A hospital in Sheffield criticised for ‘not protecting patients from unsafe or unsuitable equipment’ is in the clear after a new inspection found the health watchdog’s concerns had been addressed.
Thornbury Hospital, Ranmoor, was given good marks by the Care Quality Commission after an unannounced visit in February, with inspectors speaking to patients and workers.
A report said patients received a ‘good standard of care’, record-keeping was in order and patients were given food and drink regularly.
But inspectors found medical staff were not disposing of anaesthetic equipment often enough and told the private hospital to take action.
The commission has now visited the hospital again, and found a new procedure has been brought in surrounding the disposal of anaesthetic breathing circuits.

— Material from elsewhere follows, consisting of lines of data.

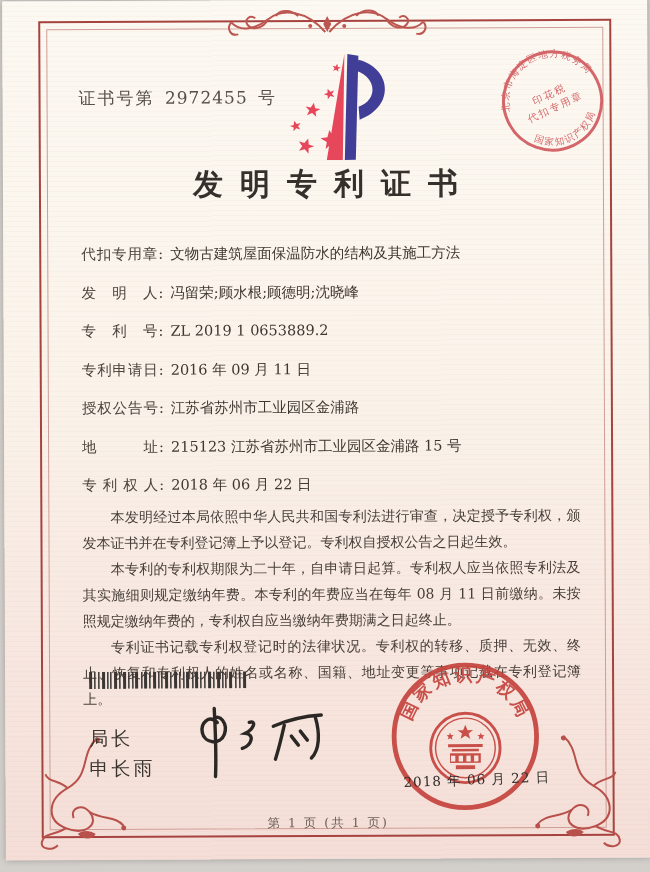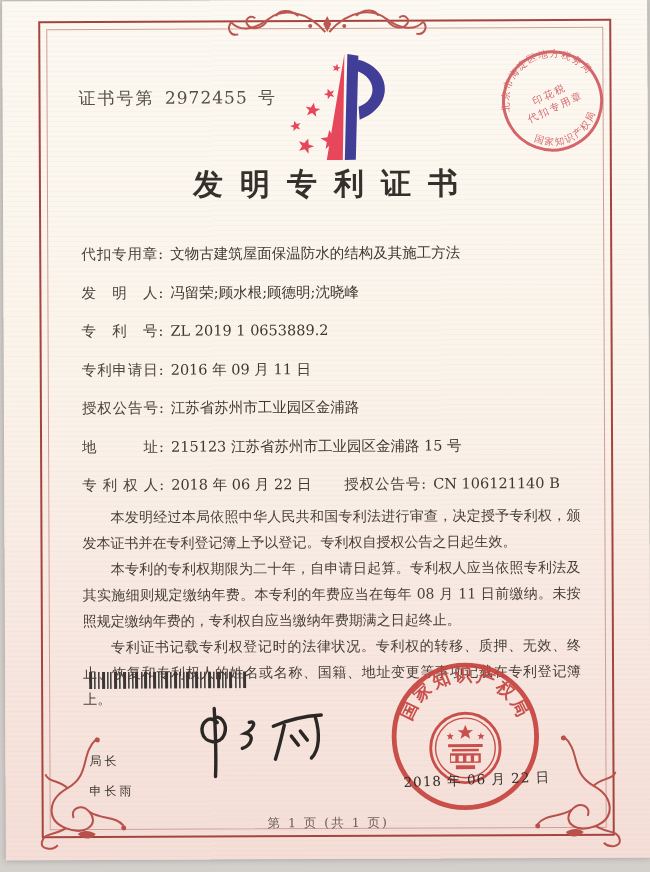--- a/index.html
+++ b/index.html
@@ -193,9 +193,6 @@
     </div>
     <div class="frow">
       <span class="flabel">专利权人</span><span class="colon">:</span><span class="fvalue">2018 年 06 月 22 日</span>
-      <span class="pair2">
-        <span class="flabel">授权公告号</span><span class="colon">:</span><span class="fvalue">CN 106121140 B</span>
-      </span>
     </div>
   </div>
 

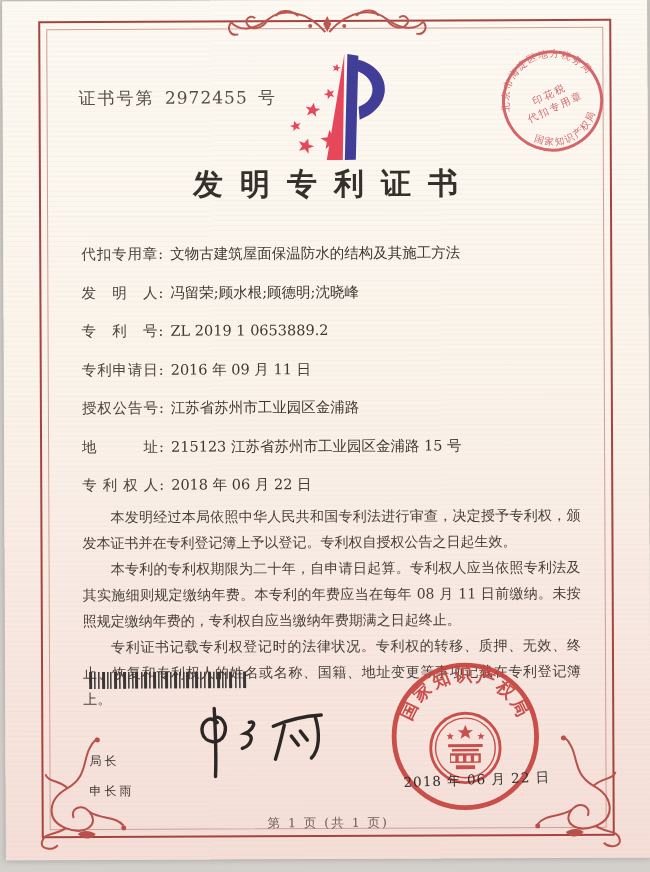--- a/index.html
+++ b/index.html
@@ -57,8 +57,8 @@
   .bodytext p{margin:0;text-indent:2em;}
   .barcode{position:absolute;left:84px;top:671px;}
   .officer{
-    position:absolute;left:84px;top:745px;
-    font-size:12px;color:#3b3530;letter-spacing:3px;line-height:30px;
+    position:absolute;left:84px;top:722px;
+    font-size:19px;color:#3b3530;letter-spacing:3px;line-height:30px;
   }
   .signature{position:absolute;left:182px;top:696px;}
   .seal{position:absolute;left:383px;top:660px;opacity:.92;}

The Association of Anaesthetists of Great Britain and Ireland says the circuits, which carry oxygen and anaesthetic gases, should be changed every day, but staff at the hospital were previously only changing them on a weekly basis.
In their new report, inspectors said: “During our follow-up inspection we found the location had introduced a standard operating procedure.
“This procedure required staff to change anaesthetic breathing circuits daily and to maintain a documented log.
“We checked circuits and logs in four operating theatres and four circuits had been changed as required.”
A spokesman for BMI Healthcare, which runs the hospital, said: “We do believe the process previously employed was safe, and did not expose patients to risks.
“Nevertheless, we now employ the process advocated by the CQC.”